We appreciate the reviewer’s suggestion to include benchmarks like MT-bench [1] and Arena-hard [2]. While our initial evaluation primarily focused on demonstrating head-to-head performance within the distribution of our training datasets and the efficiency of our proposed preference learning methods, we recognize the importance of broader evaluation. We are actively conducting these additional evaluations on MT-bench and Arena-hard and commit to incorporating these comprehensive results into our paper. The comprehensive results on AlpacaEval 2.0, Arena-Hard 0.1, and MT-Bench for the models corresponding to the Table 4 setup are presented below:
| LC Winrate | Winrate | Length | Arena-Hard 0.1 | MT-Bench | |
|---|---|---|---|---|---|
| Original | 17.1 | 14.7 | 1676 | 12.6 | 7.6 |
| DPO | 19.5 | 15.8 | 1632 | 15.0 | 7.7 |
| Rationale-Only | 20.8 | 16.2 | 1630 | 15.2 | 7.5 |
| RDPO-General | 22.4 | 17.9 | 1627 | 16.2 | 7.6 |
| RDPO-Detailed | 23.2 | 18.6 | 1636 | 16.4 | 7.8 |
As the results demonstrate, both RDPO-General and RDPO-Detailed consistently outperform the DPO baseline across AlpacaEval 2.0 and Arena-Hard 0.1, confirming their strong generalization capabilities beyond in-distribution data. We will incorporate these comprehensive results into the revised version of our paper.

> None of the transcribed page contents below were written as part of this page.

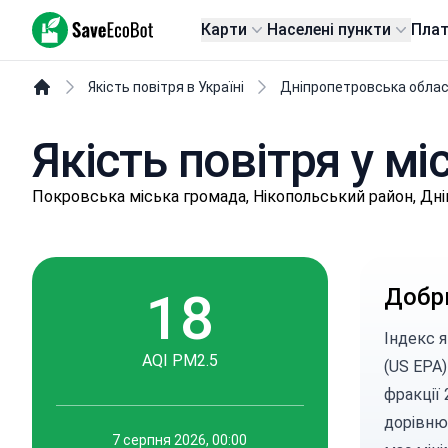
SaveEcoBot
Карти
Населені пункти
Пла
Якість повітря в Україні
Дніпропетровська обла
Якість повітря у мі
Пoкpoвськa міська громада, Нікопольський район, Дн
18
Добр
Індекс 
AQI PM2.5
(US EPA)
фракції 
дорівню
7 серпня 2026, 00:00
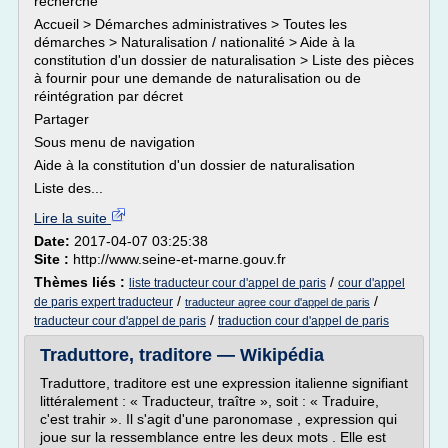
recherche
Accueil > Démarches administratives > Toutes les
démarches > Naturalisation / nationalité > Aide à la
constitution d'un dossier de naturalisation > Liste des pièces
à fournir pour une demande de naturalisation ou de
réintégration par décret
Partager
Sous menu de navigation
Aide à la constitution d'un dossier de naturalisation
Liste des...
Lire la suite
Date:
2017-04-07 03:25:38
Site :
http://www.seine-et-marne.gouv.fr
Thèmes liés :
/
liste traducteur cour d'appel de paris
cour d'appel
/
/
de paris expert traducteur
traducteur agree cour d'appel de paris
/
traducteur cour d'appel de paris
traduction cour d'appel de paris
Traduttore, traditore — Wikipédia
Traduttore, traditore est une expression italienne signifiant
littéralement : « Traducteur, traître », soit : « Traduire,
c'est trahir ». Il s'agit d'une paronomase , expression qui
joue sur la ressemblance entre les deux mots . Elle est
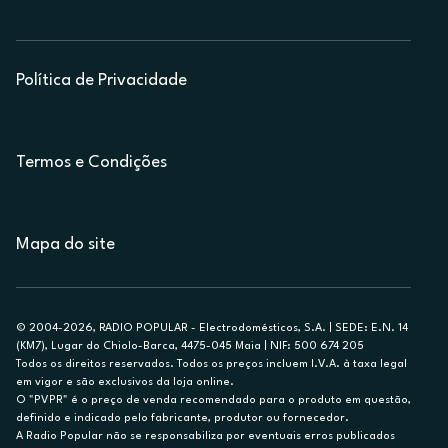
Política de Privacidade
Termos e Condições
Mapa do site
© 2004-2026, RADIO POPULAR - Electrodomésticos, S.A. | SEDE: E.N. 14
(KM7), Lugar do Chiolo-Barca, 4475-045 Maia | NIF: 500 674 205
Todos os direitos reservados. Todos os preços incluem I.V.A. à taxa legal
em vigor e são exclusivos da loja online.
O "PVPR" é o preço de venda recomendado para o produto em questão,
definido e indicado pelo fabricante, produtor ou fornecedor.
A Radio Popular não se responsabiliza por eventuais erros publicados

- Editorial comments. Currently, the detailed explanation and experiments about rationale is located in Appendix; for example, how to construct them (line 1118) or how the different choice of generation model affect the performance (Table 8). As this information is one of the most important part, I recommend move this into main draft instead of Figure 4 and relevant discussion or Section 5.

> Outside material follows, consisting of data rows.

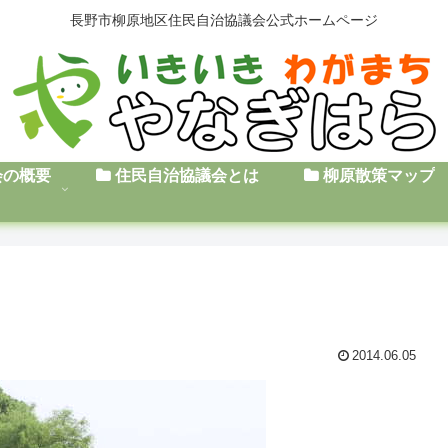
長野市柳原地区住民自治協議会公式ホームページ
会の概要
住民自治協議会とは
柳原散策マップ
2014.06.05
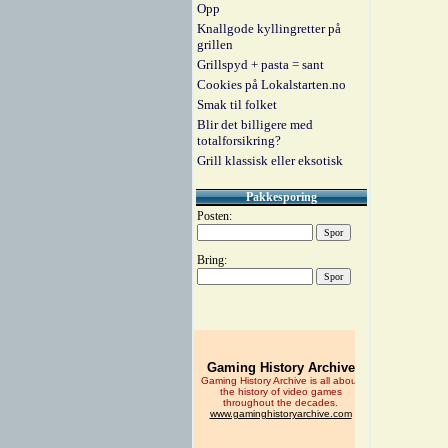
Opp
Knallgode kyllingretter på
grillen
Grillspyd + pasta = sant
Cookies på Lokalstarten.no
Smak til folket
Blir det billigere med
totalforsikring?
Grill klassisk eller eksotisk
Pakkesporing
Posten:
Bring:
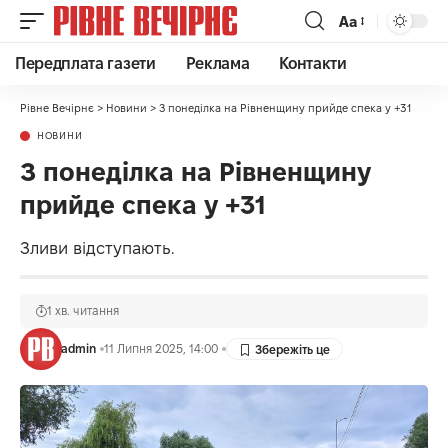
Аа
Передплата газети
Реклама
Контакти
Рівне Вечірнє
>
Новини
>
З понеділка на Рівненщину прийде спека у +31
НОВИНИ
З понеділка на Рівненщину
прийде спека у +31
Зливи відступають.
1 хв. читання
admin
11 Липня 2025, 14:00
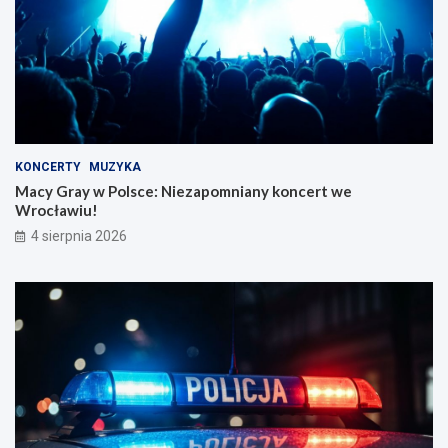
KONCERTY
MUZYKA
Macy Gray w Polsce: Niezapomniany koncert we
Wrocławiu!
4 sierpnia 2026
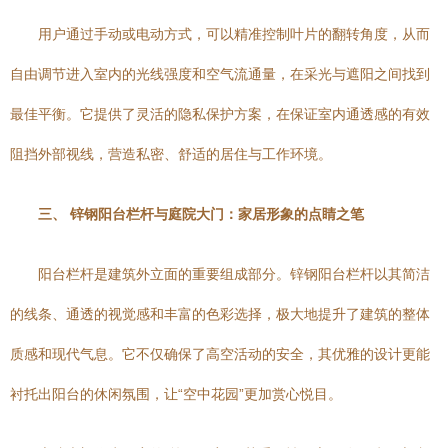
用户通过手动或电动方式，可以精准控制叶片的翻转角度，从而
自由调节进入室内的光线强度和空气流通量，在采光与遮阳之间找到
最佳平衡。它提供了灵活的隐私保护方案，在保证室内通透感的有效
阻挡外部视线，营造私密、舒适的居住与工作环境。
三、 锌钢阳台栏杆与庭院大门：家居形象的点睛之笔
阳台栏杆是建筑外立面的重要组成部分。锌钢阳台栏杆以其简洁
的线条、通透的视觉感和丰富的色彩选择，极大地提升了建筑的整体
质感和现代气息。它不仅确保了高空活动的安全，其优雅的设计更能
衬托出阳台的休闲氛围，让“空中花园”更加赏心悦目。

Thank you for flagging the importance of those details. Our original layout choices were driven by the page limit. We will move this information from the Appendix (line 1118, and Table 8) into the main paper.
- Typos. There are many critical typos in the current draft. Line 314: Figure 2 -> Table 2, Line 1122: Figure 8 -> Table 8
We appreciate identifying these typos and we have fixed them.
I appreciate the authors' detailed rebuttal along with the new experiments to address my concerns. Now, my concerns are mostly resolved. After reading this and also checking other reviewers' comments and authors' rebuttal for them, I decide to keep my original rating, leaning to the acceptance.
We are very glad to hear that we have been able to resolve most of your concerns. We appreciate your positive assessment of our work!
The paper explores a data-centric approach to enhance LLM alignment, particularly direct preference alignment. To improve learning efficiency, they proposed to augment preference pairs with additional machine-generated rationales that explicitly explain why a response should be preferred over another. Experimental results validate the effectiveness of the approach achieving higher performance on in-domain evaluation as well as AlpacaEval.
Strength:
All reviewers unanimously appreciate the well-motivated problem, simple and effective approach, sound experimental design-- testing the approach across various algorithms and datasets. The empirical gains were consistent and convincing across different evaluation settings.
During rebuttal, the authors adequately addressed other minor concerns, providing additional results to show generalization, add clarification and methodological details. The authors are highly advised to incorporate suggestions and comments in the camera ready version to enhance readability and overall impact.